Собаки старались изо всех сил, бежали, не сбавляя скорости, но к вечеру от снежной слепоты у меня задергались веки. Еще я боялся, что путь совсем занесет, а на санях, застревающих в снегу, мы далеко не уедем. Время от времени я проверял сумку с амулетами, хранившуюся в моем мешке, – оброни я сумку, и мне уже никогда их не найти, и тогда вся моя затея с путешествием окажется бессмысленной. Конечно, я тоже носил на шее оберег, простенький талисман из волчьей шкуры и птичьих перьев, сделанный всего за несколько дней до отъезда. Когда я падал духом, стоило прижать ладонь к оберегу, и его силищей заряжались мои кости, побуждая двигаться дальше.
К счастью, предыдущей ночью я спал на удивление крепко, а потом час за часом тешился воспоминаниями о девушке, с которой я недавно познакомился.

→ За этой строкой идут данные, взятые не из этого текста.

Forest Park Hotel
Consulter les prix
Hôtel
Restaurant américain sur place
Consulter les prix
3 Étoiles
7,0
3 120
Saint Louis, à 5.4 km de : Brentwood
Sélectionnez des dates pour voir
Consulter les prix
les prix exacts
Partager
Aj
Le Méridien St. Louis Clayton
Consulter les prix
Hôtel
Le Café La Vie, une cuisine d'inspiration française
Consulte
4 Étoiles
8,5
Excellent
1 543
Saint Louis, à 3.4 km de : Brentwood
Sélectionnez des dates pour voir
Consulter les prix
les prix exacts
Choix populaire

Звали ее Каасалок, и как же мне хотелось вновь увидеться с ней по пути домой. Встреча с этой девушкой взбудоражила меня, чего со мной давно не случалось, и я пытался понять, согласится ли она войти в мою жизнь и одарить меня детьми. С некоторых пор эта мысль часто вертелась в моей голове, ибо в возрасте двадцати лет я уже начинал стареть, а сыновей до сих пор не прижил, ни одного, кто мог бы унаследовать мое имя.
Наконец вдалеке замаячили иглу, и я что есть мочи принялся погонять собак, заставляя их бежать еще быстрее. Двадцать или тридцать больших иглу стояли вразброс на льду, и, по моим прикидкам, по меньшей мере четыреста человек жили в этой общине. Я натянул вожжи, собаки остановилась, а мужчины, что рыбачили, окружив полынью, притихли. Один из них, положив снасть на лед, направился ко мне. С должным уважением я приветствовал его и спросил, пустят ли меня к ним переночевать.
– Как звать тебя, незнакомец? – спросил этот человек, и когда я ответил, он, морща лоб, с трудом повторил мое имя по слогам.
– Ладно, если можешь заплатить, мне плевать, как тебя кличут, – сказал он, добавив, что его зовут Эйп. – Но предупреждаю: сегодняшняя ночь выдастся для нас тяжелой. Этой ночью мы будем прощаться с нашим старейшим другом. Часов через несколько он отправится в Неведомый Мир, отчего мы пребываем в тоске и печали.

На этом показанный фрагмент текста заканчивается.